Le mystère qui subsiste toutefois, aujourd’hui encore, est celui des mécènes qui sont derrière Friends of Science. Bien qu’il ait souvent été soupçonné d’être soutenu par l’industrie pétrolière, il est demeuré discret sur ses fonds. Or, des recherches de DeSmogBlog et du journaliste Charles Montgomery dans le Globe and Mail en août 2006 ont mis à jour un lien qui s’est révélé être une autre source d’embarras pour l’Université de Calgary: Friends of Science a reçu à l’époque d’importantes sommes de donateurs de l’industrie pétrolière, qui ont transité par un Fonds pour l’enseignement des sciences (Science Education Fund) logé à l’Université de Calgary. Ce fonds avait été créé par Barry Cooper.

Dans les mots du journaliste Charles Montgomery:

Les donateurs étaient encouragés à verser au Fonds par l’intermédiaire de la Fondation Calgary, qui administre les dons de charité dans la région de Calgary, et a pour politique de préserver l’anonymat des donateurs. Le Science Education Fund, en retour, donne de l’argent à Friends of Science... Au cours des deux dernières années [2004-2006], le Science Education Fund a reçu plus de 200 000$ en dons de charité à travers la Fondation Calgary. Pourtant, la directrice du marketing de la Fondation, Kerry Longpré, disait en juin n’avoir jamais entendu parler de Friends of Science. La Fondation, dit-elle, ne fait affaire qu’avec l’université, qui administre les dons comme elle l’entend.

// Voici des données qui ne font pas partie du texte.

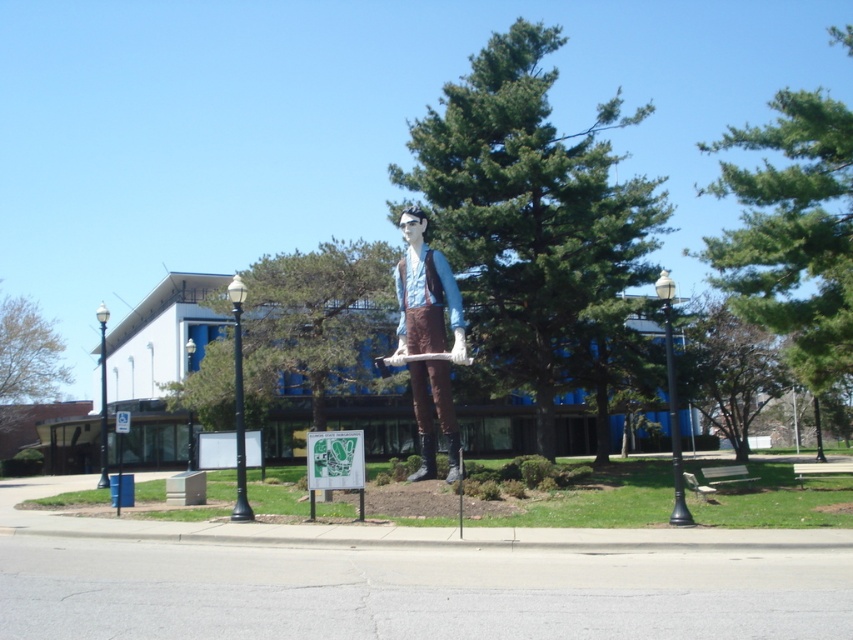
You are standing in the park and want to take a photo of the statue. The statue is at the center of the park. You notice a point at coordinates (531, 216). What object is located at that point?

The point at coordinates (531, 216) corresponds to the green textured tree at center.

You are a park maintenance worker who needs to trim branches that are hanging over the statue. Which tree, the green textured tree at center or the green leafy tree at upper right, is taller and therefore more likely to have branches over the statue?

The green leafy tree at upper right is taller than the green textured tree at center, so it is more likely to have branches over the statue.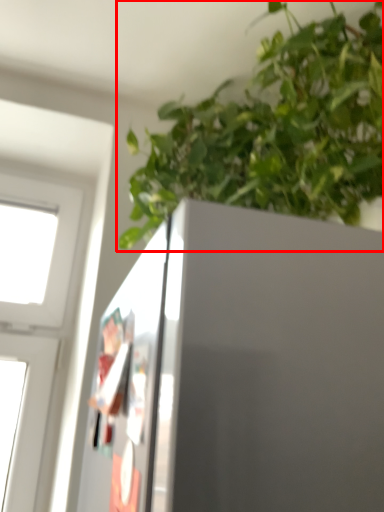
Question: In this image, where is houseplant (annotated by the red box) located relative to screen door?

Choices:
 (A) left
 (B) right

Answer: (B)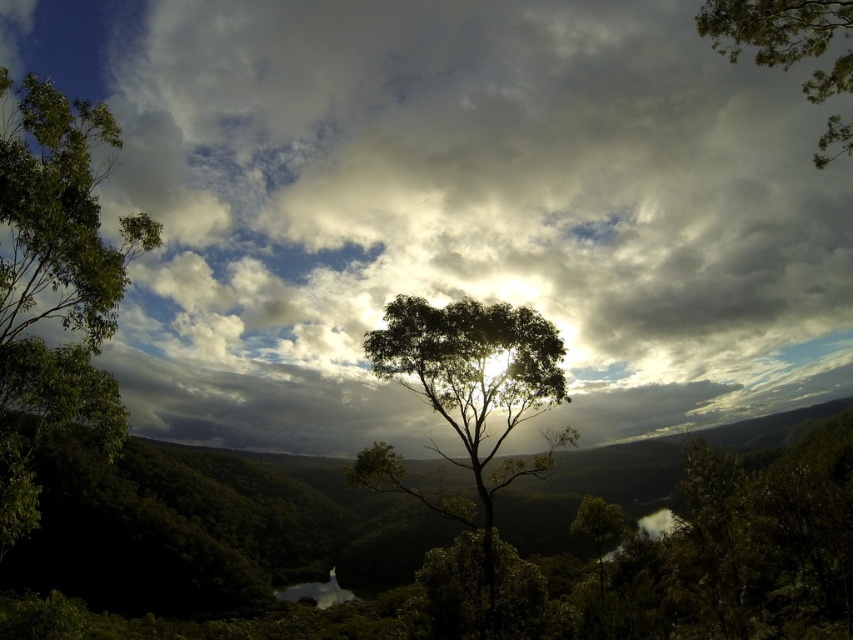
You are an artist trying to paint the scene. You notice the cloudy sky at upper center and the green leafy tree at center. Which one do you think occupies a larger area in the image?

The cloudy sky at upper center is wider than the green leafy tree at center, so it occupies a larger area in the image.

You are an artist sketching the landscape and want to ensure the cloudy sky at upper center and the green leafy tree at left are proportionally accurate. Which object should you draw first to maintain the correct size relationship between them?

The cloudy sky at upper center should be drawn first because it has a larger size compared to the green leafy tree at left, ensuring the proportions are maintained.

You are an artist trying to paint the scene. You want to ensure the cloudy sky at upper center and the green leafy tree at center are positioned correctly. Based on the scene description, which object should appear closer to the viewer?

The cloudy sky at upper center is in front of the green leafy tree at center, so it should appear closer to the viewer.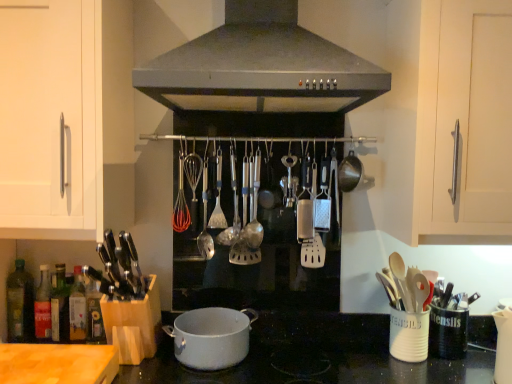
Where is `free spot above wooden cutting board at lower left (from a real-world perspective)`? The height and width of the screenshot is (384, 512). free spot above wooden cutting board at lower left (from a real-world perspective) is located at coordinates (42, 355).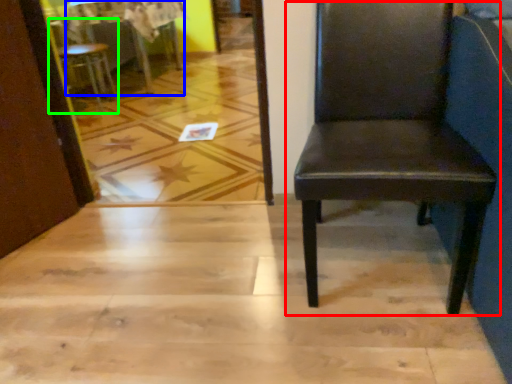
Question: Which object is the closest to the chair (highlighted by a red box)? Choose among these: table (highlighted by a blue box) or chair (highlighted by a green box).

Choices:
 (A) table
 (B) chair

Answer: (B)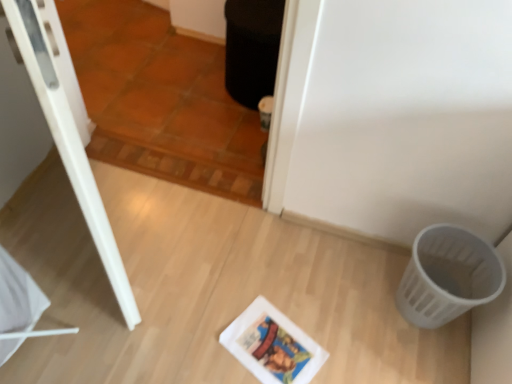
Identify the location of free space to the back side of matte white comic book at center. (278, 288).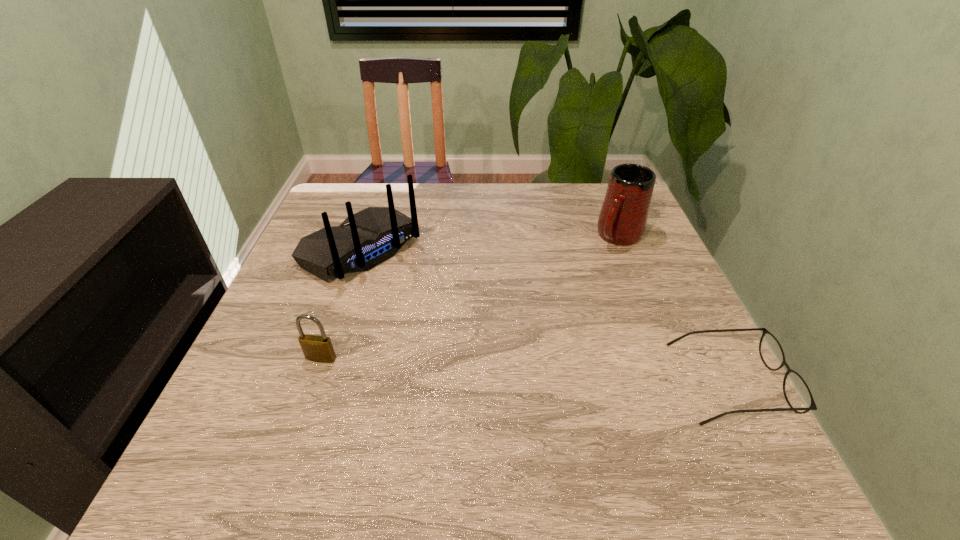
The width and height of the screenshot is (960, 540). I want to click on free space that is in between the router and the third tallest object, so click(x=341, y=304).

The height and width of the screenshot is (540, 960). I want to click on empty space between the third tallest object and the mug, so pyautogui.click(x=470, y=297).

This screenshot has width=960, height=540. What are the coordinates of `vacant space that's between the mug and the third tallest object` in the screenshot? It's located at [x=470, y=297].

The height and width of the screenshot is (540, 960). In order to click on free space that is in between the mug and the second shortest object in this screenshot , I will do `click(470, 297)`.

You are a GUI agent. You are given a task and a screenshot of the screen. Output one action in this format:
    pyautogui.click(x=<x>, y=<y>)
    Task: Click on the vacant area between the mug and the third tallest object
    This screenshot has width=960, height=540.
    Given the screenshot: What is the action you would take?
    pyautogui.click(x=470, y=297)

Where is `free point between the padlock and the mug`? free point between the padlock and the mug is located at coordinates (470, 297).

Locate an element on the screen. The width and height of the screenshot is (960, 540). vacant space in between the spectacles and the padlock is located at coordinates pyautogui.click(x=525, y=370).

Locate an element on the screen. object that is the closest one to the spectacles is located at coordinates (622, 221).

Locate which object ranks third in proximity to the spectacles. Please provide its 2D coordinates. Your answer should be formatted as a tuple, i.e. [(x, y)], where the tuple contains the x and y coordinates of a point satisfying the conditions above.

[(315, 348)]

The width and height of the screenshot is (960, 540). In order to click on vacant point that satisfies the following two spatial constraints: 1. on the front side of the spectacles; 2. on the front-facing side of the padlock in this screenshot , I will do `click(313, 382)`.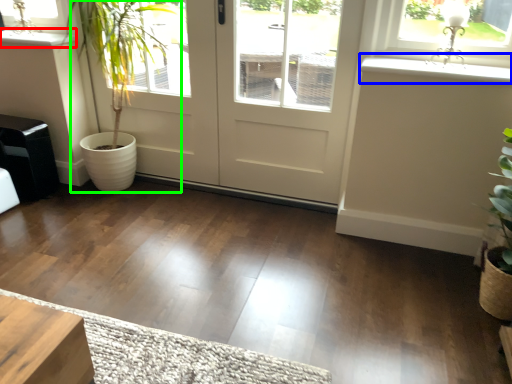
Question: Which is farther away from window sill (highlighted by a red box)? window sill (highlighted by a blue box) or houseplant (highlighted by a green box)?

Choices:
 (A) window sill
 (B) houseplant

Answer: (A)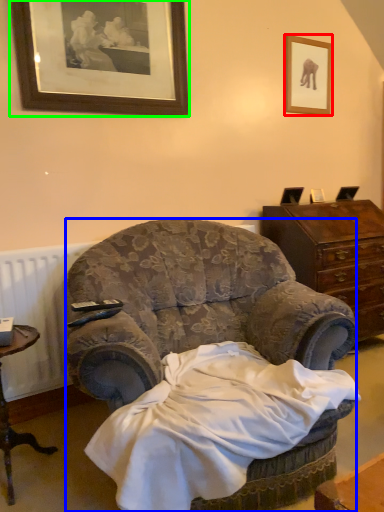
Question: Which is farther away from picture frame (highlighted by a red box)? chair (highlighted by a blue box) or picture frame (highlighted by a green box)?

Choices:
 (A) chair
 (B) picture frame

Answer: (A)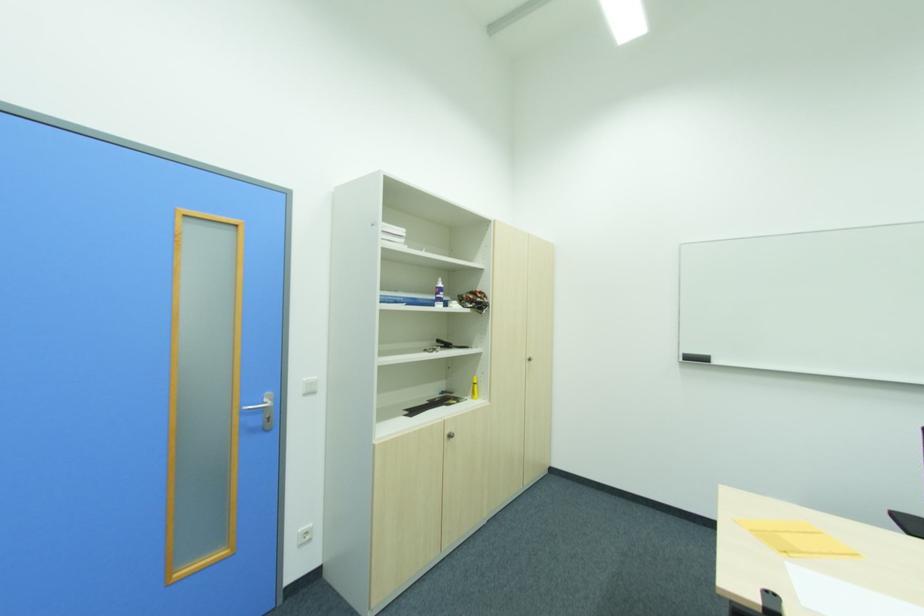
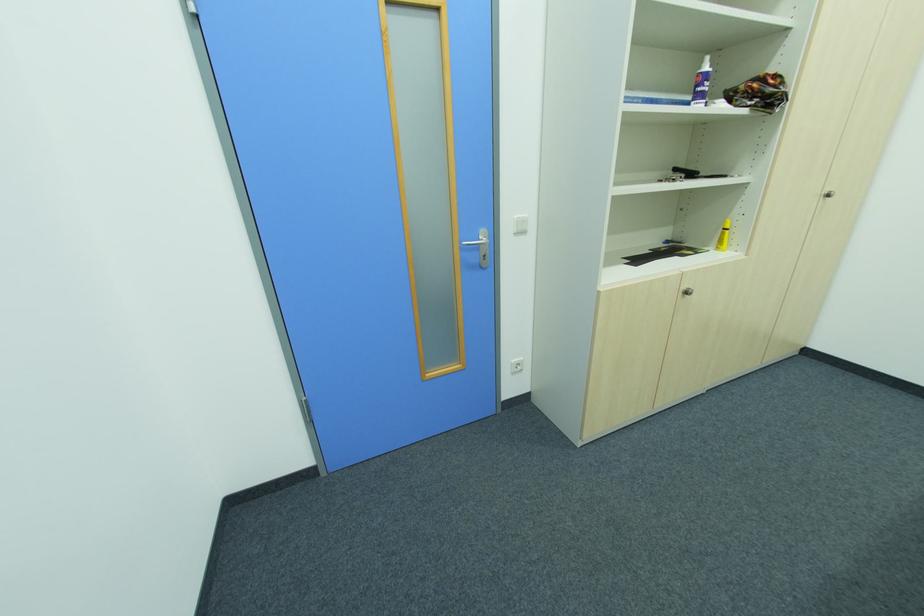
Question: I am providing you with two images of the same scene from different viewpoints. After the viewpoint changes to image2, which objects are now occluded?

Choices:
 (A) silver door handle
 (B) yellow bottle
 (C) metal cabinet knob
 (D) none of these

Answer: (D)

Les gens qui tournent autour de FoS ont apparemment vu dans l’élection du premier gouvernement Harper, en janvier 2006, une opportunité. En avril 2006, une lettre ouverte publiée par plusieurs journaux canadiens, dont le Financial Post, exhortait le nouveau premier ministre à tenir des consultations publiques afin de rejeter le Protocole de Kyoto. La lettre était signée par «60 experts du climat et de disciplines connexes». Il se trouve que seulement un tiers de ces «experts» étaient Canadiens, dont des économistes, des géologues et un journaliste. Un des signataires de la lettre, le mathématicien de l’Université de l’Alberta Gordon Swaters, a par la suite déclaré qu’il ne l’endossait pas. Le président et le «conseil consultatif» au complet de Friends of Science étaient parmi les signataires.